_About this task_: In the data below, find the line with "Transportlösungen" and the line with "的时候可以把数据填充到新的硬盘或者热备盘上", then restate both and every line between them exactly, minus the pictures.

Collection entries:
================

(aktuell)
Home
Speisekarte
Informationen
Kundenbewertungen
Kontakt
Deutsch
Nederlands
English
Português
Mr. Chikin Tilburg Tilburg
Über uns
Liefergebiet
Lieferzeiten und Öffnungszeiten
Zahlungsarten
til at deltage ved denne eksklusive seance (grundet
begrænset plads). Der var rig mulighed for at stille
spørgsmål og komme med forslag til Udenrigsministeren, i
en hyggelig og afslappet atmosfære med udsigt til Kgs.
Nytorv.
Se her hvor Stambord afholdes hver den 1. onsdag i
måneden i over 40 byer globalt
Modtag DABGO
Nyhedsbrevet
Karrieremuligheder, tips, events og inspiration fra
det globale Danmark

================

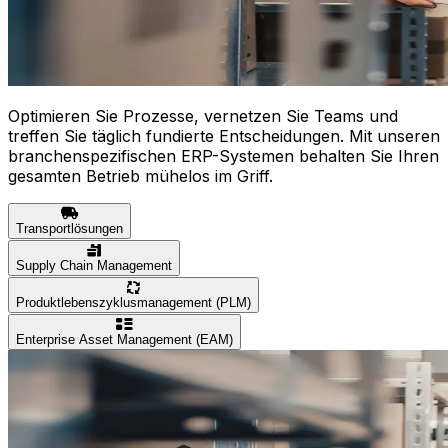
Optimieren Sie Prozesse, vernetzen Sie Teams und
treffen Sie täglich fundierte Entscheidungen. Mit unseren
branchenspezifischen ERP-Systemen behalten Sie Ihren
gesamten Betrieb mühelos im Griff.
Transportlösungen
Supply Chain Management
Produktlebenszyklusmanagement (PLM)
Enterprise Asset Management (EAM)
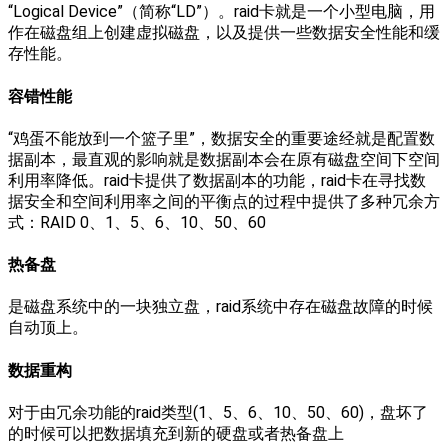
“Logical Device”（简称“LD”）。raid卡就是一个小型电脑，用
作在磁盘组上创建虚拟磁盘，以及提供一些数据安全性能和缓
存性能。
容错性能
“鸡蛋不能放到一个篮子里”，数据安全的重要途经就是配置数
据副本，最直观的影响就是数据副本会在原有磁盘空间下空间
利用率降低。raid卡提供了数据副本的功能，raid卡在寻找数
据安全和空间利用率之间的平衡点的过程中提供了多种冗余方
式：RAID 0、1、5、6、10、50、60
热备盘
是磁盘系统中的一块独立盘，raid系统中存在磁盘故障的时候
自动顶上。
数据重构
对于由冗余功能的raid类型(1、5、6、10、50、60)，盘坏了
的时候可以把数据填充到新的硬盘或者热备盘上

================

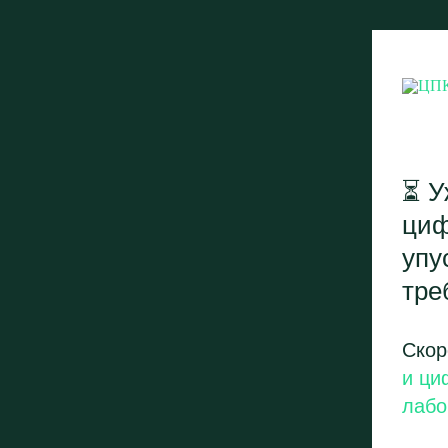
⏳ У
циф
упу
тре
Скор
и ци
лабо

================

_Task solution_:
Transportlösungen
Supply Chain Management
Produktlebenszyklusmanagement (PLM)
Enterprise Asset Management (EAM)
“Logical Device”（简称“LD”）。raid卡就是一个小型电脑，用
作在磁盘组上创建虚拟磁盘，以及提供一些数据安全性能和缓
存性能。
容错性能
“鸡蛋不能放到一个篮子里”，数据安全的重要途经就是配置数
据副本，最直观的影响就是数据副本会在原有磁盘空间下空间
利用率降低。raid卡提供了数据副本的功能，raid卡在寻找数
据安全和空间利用率之间的平衡点的过程中提供了多种冗余方
式：RAID 0、1、5、6、10、50、60
热备盘
是磁盘系统中的一块独立盘，raid系统中存在磁盘故障的时候
自动顶上。
数据重构
对于由冗余功能的raid类型(1、5、6、10、50、60)，盘坏了
的时候可以把数据填充到新的硬盘或者热备盘上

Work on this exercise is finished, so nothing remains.